As we have discussed during class, it is often the case that one plus one equals three, at least when it comes to collaboration. In this article, the authors describe what was a one community, one book program turning into renewed focus on student performance and developing a stronger workforce with broad information skills. Inquiry skills would be taught K-12, but the partnership also included college and university librarians who would build on and continue the curriculum. What resulted was the Denton Inquiry 4 Lifelong Learning organization. The DI4LL chose Guided Inquiry Design as their model.

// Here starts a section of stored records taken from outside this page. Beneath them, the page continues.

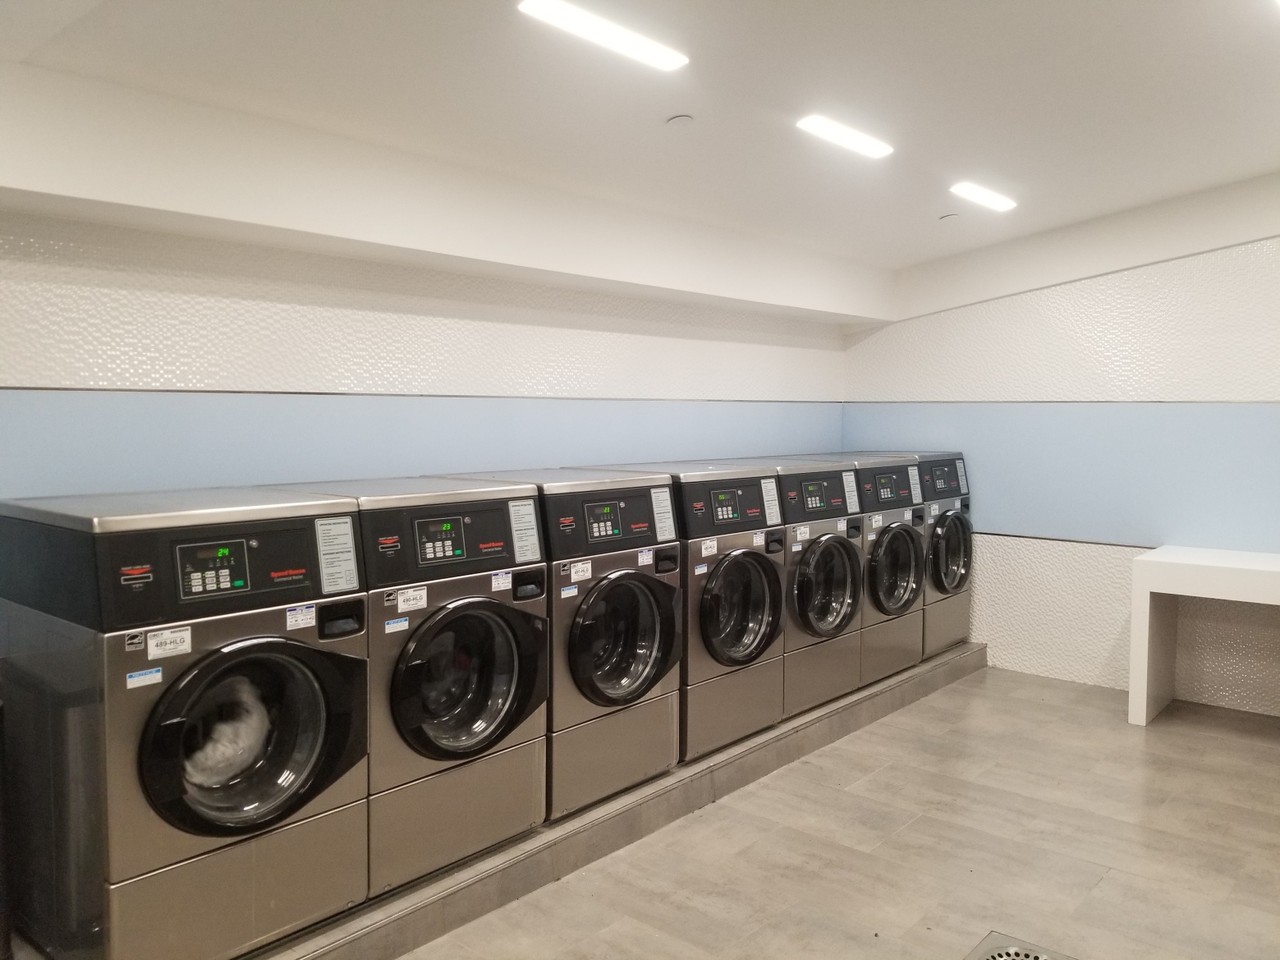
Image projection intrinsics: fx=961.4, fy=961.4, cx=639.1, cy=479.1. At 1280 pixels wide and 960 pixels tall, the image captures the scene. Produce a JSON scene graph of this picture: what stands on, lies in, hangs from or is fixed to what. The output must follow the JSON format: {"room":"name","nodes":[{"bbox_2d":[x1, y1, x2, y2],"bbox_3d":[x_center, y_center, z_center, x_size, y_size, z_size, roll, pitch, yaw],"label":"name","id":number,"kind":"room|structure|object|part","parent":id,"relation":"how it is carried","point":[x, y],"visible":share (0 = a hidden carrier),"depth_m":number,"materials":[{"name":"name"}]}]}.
{"room":"laundry room","nodes":[
{"label":"laundry room","id":0,"kind":"room"},
{"bbox_2d":[0,205,855,500],"bbox_3d":[-0.864,-0.135,3.904,0.201,2.701,5.947,3,5,41],"label":"left wall","id":1,"kind":"structure","parent":0,"point":[22,372],"depth_m":3.49,"materials":[{"name":"paint"}]},
{"bbox_2d":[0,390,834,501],"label":"wall panel","id":2,"kind":"object","parent":1,"relation":"attached to","point":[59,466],"visible":0.66,"depth_m":3.45,"materials":[{"name":"blue paint"}]},
{"bbox_2d":[0,0,1279,287],"bbox_3d":[0.877,-1.271,2.501,4.260,0.139,6.525,3,5,41],"label":"ceiling","id":3,"kind":"structure","parent":0,"point":[974,146],"depth_m":3.12,"materials":[{"name":"white paint"}]},
{"bbox_2d":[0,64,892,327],"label":"ceiling beam","id":4,"kind":"structure","parent":3,"relation":"attached to","point":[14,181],"depth_m":3.19,"materials":[{"name":"white paint"}]},
{"bbox_2d":[515,0,690,71],"bbox_3d":[-0.100,-1.269,2.729,0.119,0.038,0.606,3,5,41],"label":"ceiling light","id":5,"kind":"object","parent":3,"relation":"attached to","point":[672,60],"visible":0.98,"depth_m":2.71,"materials":[{"name":"white"}]},
{"bbox_2d":[665,113,694,127],"bbox_3d":[0.147,-1.272,3.433,0.102,0.039,0.102,3,5,41],"label":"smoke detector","id":6,"kind":"object","parent":3,"relation":"attached to","point":[679,119],"visible":0.98,"depth_m":3.41,"materials":[{"name":"white"}]},
{"bbox_2d":[795,113,893,158],"bbox_3d":[0.803,-1.339,3.753,0.124,0.039,0.578,3,5,41],"label":"ceiling light","id":7,"kind":"object","parent":3,"relation":"attached to","point":[828,130],"visible":0.99,"depth_m":3.71,"materials":[{"name":"white"}]},
{"bbox_2d":[938,211,960,222],"bbox_3d":[1.590,-1.342,4.935,0.105,0.035,0.105,3,5,41],"label":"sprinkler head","id":8,"kind":"object","parent":3,"relation":"attached to","point":[950,216],"visible":0.98,"depth_m":4.92},
{"bbox_2d":[949,181,1017,211],"bbox_3d":[1.693,-1.389,4.724,0.123,0.042,0.564,3,5,41],"label":"ceiling light","id":9,"kind":"object","parent":3,"relation":"attached to","point":[987,197],"visible":0.98,"depth_m":4.67,"materials":[{"name":"white plastic"}]},
{"bbox_2d":[389,662,1279,959],"bbox_3d":[0.899,1.362,2.216,4.265,0.107,6.744,3,5,41],"label":"floor","id":10,"kind":"structure","parent":0,"point":[1108,880],"depth_m":3.23,"materials":[{"name":"tile"}]},
{"bbox_2d":[247,640,982,957],"bbox_3d":[-0.113,1.150,3.923,0.985,0.146,5.336,3,5,41],"label":"platform","id":11,"kind":"object","parent":10,"relation":"on","point":[981,649],"visible":0.58,"depth_m":3.28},
{"bbox_2d":[0,488,370,959],"bbox_3d":[-1.229,0.638,2.602,0.763,1.151,0.656,3,5,41],"label":"washing machine","id":12,"kind":"object","parent":11,"relation":"on","point":[316,791],"visible":0.96,"depth_m":2.36,"materials":[{"name":"silver metal"}]},
{"bbox_2d":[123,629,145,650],"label":"sticker","id":13,"kind":"object","parent":12,"relation":"attached to","point":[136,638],"visible":0.97,"depth_m":2.20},
{"bbox_2d":[125,666,163,687],"bbox_3d":[-1.147,0.461,2.229,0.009,0.025,0.072,3,5,41],"label":"sticker","id":14,"kind":"object","parent":12,"relation":"attached to","point":[149,676],"visible":0.98,"depth_m":2.23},
{"bbox_2d":[145,625,192,659],"bbox_3d":[-1.116,0.390,2.281,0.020,0.051,0.101,3,5,41],"label":"label","id":15,"kind":"object","parent":12,"relation":"attached to","point":[184,633],"visible":0.99,"depth_m":2.28,"materials":[{"name":"white paper"}]},
{"bbox_2d":[181,676,270,789],"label":"laundry","id":16,"kind":"object","parent":12,"relation":"in","point":[221,751],"visible":0.34,"depth_m":2.53,"materials":[{"name":"white fabric"}]},
{"bbox_3d":[-0.952,0.658,2.430,0.141,0.486,0.563,3,5,41],"label":"door","id":17,"kind":"part","parent":12,"relation":"part of","materials":[{"name":"black glass"}]},
{"bbox_2d":[284,603,316,631],"bbox_3d":[-0.901,0.369,2.559,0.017,0.052,0.083,3,5,41],"label":"sticker","id":18,"kind":"object","parent":12,"relation":"attached to","point":[295,614],"visible":0.98,"depth_m":2.56,"materials":[{"name":"white paper"}]},
{"bbox_2d":[312,514,359,593],"bbox_3d":[-0.830,0.207,2.637,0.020,0.199,0.120,3,5,41],"label":"label","id":19,"kind":"object","parent":12,"relation":"attached to","point":[332,525],"visible":0.99,"depth_m":2.63,"materials":[{"name":"white paper"}]},
{"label":"handle","id":20,"kind":"part","parent":12,"relation":"part of","materials":[{"name":"black"}]},
{"bbox_2d":[272,477,547,887],"bbox_3d":[-0.784,0.604,3.137,0.779,1.169,0.648,3,5,41],"label":"washing machine","id":21,"kind":"object","parent":11,"relation":"on","point":[502,735],"visible":0.61,"depth_m":2.93,"materials":[{"name":"silver metal"}]},
{"bbox_2d":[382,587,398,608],"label":"sticker","id":22,"kind":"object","parent":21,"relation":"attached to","point":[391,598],"visible":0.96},
{"bbox_2d":[383,615,408,632],"bbox_3d":[-0.712,0.426,2.810,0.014,0.033,0.079,3,5,41],"label":"sticker","id":23,"kind":"object","parent":21,"relation":"attached to","point":[393,625],"visible":0.97,"depth_m":2.81,"materials":[{"name":"blue"}]},
{"bbox_2d":[394,585,428,611],"bbox_3d":[-0.673,0.355,2.838,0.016,0.052,0.100,3,5,41],"label":"label","id":24,"kind":"object","parent":21,"relation":"attached to","point":[404,606],"visible":0.97,"depth_m":2.84,"materials":[{"name":"white paper"}]},
{"bbox_3d":[-0.521,0.614,2.960,0.149,0.487,0.524,3,5,41],"label":"door","id":25,"kind":"part","parent":21,"relation":"part of","materials":[{"name":"black glass"}]},
{"bbox_2d":[490,569,512,591],"bbox_3d":[-0.447,0.331,3.129,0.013,0.053,0.073,3,5,41],"label":"sticker","id":26,"kind":"object","parent":21,"relation":"attached to","point":[499,576],"visible":0.98,"depth_m":3.13,"materials":[{"name":"white paper"}]},
{"bbox_2d":[506,497,541,563],"bbox_3d":[-0.380,0.171,3.182,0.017,0.199,0.118,3,5,41],"label":"label","id":27,"kind":"object","parent":21,"relation":"attached to","point":[518,528],"visible":0.98,"depth_m":3.18,"materials":[{"name":"white paper"}]},
{"bbox_2d":[440,468,685,811],"bbox_3d":[-0.312,0.568,3.643,0.775,1.174,0.647,3,5,41],"label":"washing machine","id":28,"kind":"object","parent":11,"relation":"on","point":[653,681],"visible":0.57,"depth_m":3.41,"materials":[{"name":"grey metal"}]},
{"bbox_2d":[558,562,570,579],"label":"sticker","id":29,"kind":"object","parent":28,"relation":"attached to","point":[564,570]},
{"bbox_2d":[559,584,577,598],"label":"sticker","id":30,"kind":"object","parent":28,"relation":"attached to","point":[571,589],"visible":0.98,"depth_m":3.32,"materials":[{"name":"blue"}]},
{"bbox_2d":[568,559,591,582],"bbox_3d":[-0.212,0.324,3.368,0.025,0.058,0.112,3,5,41],"label":"label","id":31,"kind":"object","parent":28,"relation":"attached to","point":[579,566],"visible":0.97,"depth_m":3.37,"materials":[{"name":"white paper"}]},
{"bbox_3d":[-0.049,0.583,3.506,0.139,0.493,0.532,3,5,41],"label":"door","id":32,"kind":"part","parent":28,"relation":"part of","materials":[{"name":"black glass"}]},
{"bbox_2d":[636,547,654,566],"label":"sticker","id":33,"kind":"object","parent":28,"relation":"attached to","point":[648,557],"visible":0.97,"depth_m":3.73,"materials":[{"name":"white paper"}]},
{"bbox_2d":[651,488,675,542],"bbox_3d":[0.092,0.133,3.732,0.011,0.201,0.113,3,5,41],"label":"label","id":34,"kind":"object","parent":28,"relation":"attached to","point":[666,520],"visible":0.97,"depth_m":3.73,"materials":[{"name":"white paper"}]},
{"bbox_2d":[564,465,783,767],"bbox_3d":[0.139,0.543,4.082,0.762,1.169,0.650,3,5,41],"label":"washing machine","id":35,"kind":"object","parent":11,"relation":"on","point":[745,657],"visible":0.56,"depth_m":3.84,"materials":[{"name":"silver metal"}]},
{"bbox_2d":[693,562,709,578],"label":"sticker","id":36,"kind":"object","parent":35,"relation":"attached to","point":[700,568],"visible":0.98,"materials":[{"name":"white paper"}]},
{"bbox_2d":[699,537,717,556],"bbox_3d":[0.284,0.287,4.007,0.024,0.062,0.109,3,5,41],"label":"label","id":37,"kind":"object","parent":35,"relation":"attached to","point":[708,544],"visible":0.97,"depth_m":4.01,"materials":[{"name":"white paper"}]},
{"bbox_3d":[0.426,0.543,4.048,0.130,0.506,0.535,3,5,41],"label":"door","id":38,"kind":"part","parent":35,"relation":"part of","materials":[{"name":"black glass"}]},
{"bbox_2d":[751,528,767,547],"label":"label","id":39,"kind":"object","parent":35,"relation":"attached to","point":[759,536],"visible":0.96,"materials":[{"name":"white paper"}]},
{"bbox_2d":[761,477,780,522],"bbox_3d":[0.582,0.095,4.265,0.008,0.198,0.115,3,5,41],"label":"label","id":40,"kind":"object","parent":35,"relation":"attached to","point":[772,493],"visible":0.96,"depth_m":4.26,"materials":[{"name":"white paper"}]},
{"bbox_2d":[706,457,867,716],"bbox_3d":[0.662,0.486,4.693,0.751,1.155,0.641,3,5,41],"label":"washing machine","id":41,"kind":"object","parent":11,"relation":"on","point":[819,511],"visible":0.47,"depth_m":4.47,"materials":[{"name":"grey metal"}]},
{"bbox_2d":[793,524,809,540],"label":"label","id":42,"kind":"object","parent":41,"relation":"attached to","point":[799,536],"visible":0.97,"depth_m":4.65,"materials":[{"name":"white paper"}]},
{"bbox_2d":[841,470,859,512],"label":"label","id":43,"kind":"object","parent":41,"relation":"attached to","point":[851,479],"visible":0.96,"depth_m":4.78,"materials":[{"name":"white"}]},
{"bbox_2d":[777,454,927,684],"bbox_3d":[1.040,0.457,5.125,0.765,1.161,0.635,3,5,41],"label":"washing machine","id":44,"kind":"object","parent":11,"relation":"on","point":[905,606],"visible":0.36,"depth_m":4.90,"materials":[{"name":"metal"}]},
{"bbox_2d":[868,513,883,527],"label":"label","id":45,"kind":"object","parent":44,"relation":"attached to","point":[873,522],"visible":0.97,"depth_m":5.03,"materials":[{"name":"white paper"}]},
{"bbox_2d":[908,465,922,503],"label":"label","id":46,"kind":"object","parent":44,"relation":"attached to","point":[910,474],"visible":0.95,"depth_m":5.21,"materials":[{"name":"white paper"}]},
{"bbox_2d":[850,450,973,659],"bbox_3d":[1.505,0.411,5.652,0.739,1.170,0.644,3,5,41],"label":"washing machine","id":47,"kind":"object","parent":11,"relation":"on","point":[965,574],"visible":0.39,"depth_m":5.42,"materials":[{"name":"silver metal"}]},
{"bbox_2d":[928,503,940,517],"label":"label","id":48,"kind":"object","parent":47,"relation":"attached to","point":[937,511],"visible":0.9,"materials":[{"name":"white paper"}]},
{"bbox_2d":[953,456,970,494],"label":"label","id":49,"kind":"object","parent":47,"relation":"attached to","point":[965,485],"visible":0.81,"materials":[{"name":"white paper"}]},
{"bbox_3d":[1.341,0.464,5.020,0.122,0.518,0.543,3,5,41],"label":"door","id":50,"kind":"part","parent":47,"relation":"part of","materials":[{"name":"black plastic"}]},
{"bbox_2d":[965,930,1076,959],"bbox_3d":[0.976,1.282,2.413,0.354,0.021,0.421,3,5,41],"label":"floor drain","id":51,"kind":"object","parent":10,"relation":"in","point":[997,956],"visible":0.99,"depth_m":2.58,"materials":[{"name":"silver metal"}]},
{"bbox_2d":[1128,544,1279,726],"bbox_3d":[3.031,0.790,4.345,1.408,0.790,0.622,3,5,41],"label":"white table","id":52,"kind":"object","parent":10,"relation":"on","point":[1162,568],"visible":1,"depth_m":4.52,"materials":[{"name":"white"}]},
{"bbox_2d":[840,174,1279,713],"bbox_3d":[2.930,-0.245,4.863,4.170,2.787,0.171,3,5,41],"label":"right wall","id":53,"kind":"structure","parent":0,"point":[1053,617],"depth_m":5.14,"materials":[{"name":"paint"}]},
{"bbox_2d":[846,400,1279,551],"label":"wall panel","id":54,"kind":"object","parent":53,"relation":"attached to","point":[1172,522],"visible":0.74,"depth_m":5.17,"materials":[{"name":"blue paint"}]},
{"bbox_2d":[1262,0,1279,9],"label":"ceiling light","id":55,"kind":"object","parent":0,"point":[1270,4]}
]}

A new curriculum for K-20 was developed, and teacher librarians learned new methods of providing instruction “throughout the inquiry process rather than just instruction on accessing information and resources.”


What stood out to me in this article is the range of the collaboration. I’ve never heard of K-20 planning before, and I think it is an amazing idea. The authors were honest about some of the growing pains associated with this process: staff found finding time challenging, and shifting perspectives wasn’t always smooth. The group had a can-do attitude, however. Grants were written for additional staff and PD opportunities. The new relationships built through this process promoted success, and the group developed an integrated ID curriculum that librarians are excited about.

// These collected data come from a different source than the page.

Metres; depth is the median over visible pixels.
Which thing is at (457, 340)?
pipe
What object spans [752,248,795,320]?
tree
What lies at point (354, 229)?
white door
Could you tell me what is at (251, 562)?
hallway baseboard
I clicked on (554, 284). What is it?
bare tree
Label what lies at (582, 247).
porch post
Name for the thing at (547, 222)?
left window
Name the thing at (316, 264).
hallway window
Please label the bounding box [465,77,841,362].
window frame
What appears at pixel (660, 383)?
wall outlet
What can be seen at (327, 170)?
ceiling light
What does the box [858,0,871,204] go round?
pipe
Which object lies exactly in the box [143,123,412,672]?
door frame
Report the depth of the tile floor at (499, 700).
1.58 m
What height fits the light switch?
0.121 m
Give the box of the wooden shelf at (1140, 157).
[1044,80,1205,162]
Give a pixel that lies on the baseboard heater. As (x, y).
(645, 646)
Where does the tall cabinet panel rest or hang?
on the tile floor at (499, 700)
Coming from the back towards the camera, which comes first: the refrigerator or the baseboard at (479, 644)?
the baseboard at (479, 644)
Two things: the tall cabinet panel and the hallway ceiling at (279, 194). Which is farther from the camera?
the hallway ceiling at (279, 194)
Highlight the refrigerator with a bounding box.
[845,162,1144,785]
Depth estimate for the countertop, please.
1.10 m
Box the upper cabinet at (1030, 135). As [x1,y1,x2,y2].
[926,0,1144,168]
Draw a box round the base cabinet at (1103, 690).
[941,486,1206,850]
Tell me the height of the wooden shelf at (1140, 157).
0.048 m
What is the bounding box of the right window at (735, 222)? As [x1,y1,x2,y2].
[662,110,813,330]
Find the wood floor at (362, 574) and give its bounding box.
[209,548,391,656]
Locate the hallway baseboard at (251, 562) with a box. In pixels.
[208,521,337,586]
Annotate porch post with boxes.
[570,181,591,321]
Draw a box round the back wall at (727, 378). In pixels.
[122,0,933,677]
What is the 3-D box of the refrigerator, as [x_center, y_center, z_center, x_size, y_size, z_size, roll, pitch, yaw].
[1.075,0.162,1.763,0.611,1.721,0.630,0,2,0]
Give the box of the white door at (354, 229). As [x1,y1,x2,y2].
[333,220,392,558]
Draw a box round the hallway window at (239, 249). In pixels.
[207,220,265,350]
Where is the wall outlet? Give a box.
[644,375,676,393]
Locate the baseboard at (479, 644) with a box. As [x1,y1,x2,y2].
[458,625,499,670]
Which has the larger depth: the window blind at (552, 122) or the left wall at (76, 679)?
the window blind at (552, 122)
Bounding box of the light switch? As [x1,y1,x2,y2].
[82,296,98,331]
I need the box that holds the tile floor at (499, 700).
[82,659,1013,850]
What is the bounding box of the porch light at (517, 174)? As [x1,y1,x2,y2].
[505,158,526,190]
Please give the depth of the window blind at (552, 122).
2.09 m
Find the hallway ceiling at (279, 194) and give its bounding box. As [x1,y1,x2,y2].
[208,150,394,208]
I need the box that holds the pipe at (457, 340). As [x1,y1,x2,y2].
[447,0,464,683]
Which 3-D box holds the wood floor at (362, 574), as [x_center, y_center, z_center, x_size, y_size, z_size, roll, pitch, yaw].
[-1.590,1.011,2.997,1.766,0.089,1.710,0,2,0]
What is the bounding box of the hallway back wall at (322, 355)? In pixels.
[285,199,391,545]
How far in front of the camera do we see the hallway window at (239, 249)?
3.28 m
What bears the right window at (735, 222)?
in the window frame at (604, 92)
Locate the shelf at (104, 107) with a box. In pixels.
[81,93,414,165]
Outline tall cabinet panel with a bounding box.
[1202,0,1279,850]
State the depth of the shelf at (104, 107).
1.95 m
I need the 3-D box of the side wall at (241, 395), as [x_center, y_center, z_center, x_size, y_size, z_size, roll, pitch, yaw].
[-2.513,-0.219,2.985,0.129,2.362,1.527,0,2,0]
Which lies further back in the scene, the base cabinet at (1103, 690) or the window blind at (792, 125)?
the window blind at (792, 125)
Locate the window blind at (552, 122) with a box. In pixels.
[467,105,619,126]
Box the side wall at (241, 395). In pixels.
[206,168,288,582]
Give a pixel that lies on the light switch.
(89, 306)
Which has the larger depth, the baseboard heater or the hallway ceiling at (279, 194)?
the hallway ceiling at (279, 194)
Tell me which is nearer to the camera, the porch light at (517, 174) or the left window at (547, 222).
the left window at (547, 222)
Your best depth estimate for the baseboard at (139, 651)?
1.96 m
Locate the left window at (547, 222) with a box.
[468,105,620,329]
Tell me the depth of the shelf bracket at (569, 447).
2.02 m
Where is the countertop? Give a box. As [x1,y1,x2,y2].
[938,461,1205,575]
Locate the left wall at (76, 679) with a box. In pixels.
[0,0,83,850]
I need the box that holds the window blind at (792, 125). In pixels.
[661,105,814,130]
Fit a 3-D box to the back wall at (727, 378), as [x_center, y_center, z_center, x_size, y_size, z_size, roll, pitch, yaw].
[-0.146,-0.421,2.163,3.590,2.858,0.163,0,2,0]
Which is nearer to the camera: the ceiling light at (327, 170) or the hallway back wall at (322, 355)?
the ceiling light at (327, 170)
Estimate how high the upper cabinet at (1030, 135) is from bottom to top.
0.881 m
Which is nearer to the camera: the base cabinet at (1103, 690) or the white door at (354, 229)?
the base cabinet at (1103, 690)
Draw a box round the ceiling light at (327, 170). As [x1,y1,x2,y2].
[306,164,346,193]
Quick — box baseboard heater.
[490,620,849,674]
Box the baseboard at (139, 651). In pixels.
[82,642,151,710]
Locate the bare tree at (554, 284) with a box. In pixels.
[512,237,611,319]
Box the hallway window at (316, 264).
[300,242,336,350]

School Librarian Leadership

Felix Davila III
ROOTS LEWIS, ,KATHRYN. (2016). The school librarian and leadership what can be learned? (cover story). Teacher Librarian, 43(4), 18-21. Retrieved from
Roots Lewis discusses key methods of positioning oneself in the best way to achieve success within the school environment through harnessing leadership traits and practices. She focuses on three major steps that can shift librarians into a positive direction. She highlights consistent research as a major key, noting that understanding trends, changes, resources and advancements informs and prepares practice. She acknowledges that relationships with the principal are crucial. Knowing that librarian goals are in line with the principals mindset can do wonders for progress. She is also a proponent for “highlighting” one’s program, not being afraid to sort of brag or at least showcase what the library does. This all combines to show the library can be important and a difference maker.

I appreciated Roots Lewis’ take mainly because I have seen it first hand. At my job, the principal is incredibly supportive of our efforts and enjoys that the library staff is passionate about work. In addition, our work is constantly displayed or highlighted in faculty emails and newsletters, to not only show what work is done, but to show that the principal fully backs what is done as well. This article was very important to me, as it reminds us to consider how much librarians can positively impact their own situations.

A great resource for school (and all) librarians

We Need Diverse Books is an organization that is dedicated to supporting diverse authors and promoting diverse books. The group started with a hashtag and has grown by leaps and bounds to become a force in the publishing and children’s books world. The website includes TONS of resources and links to websites by and about diverse authors, their books, and the world of diversity in schools and school libraries.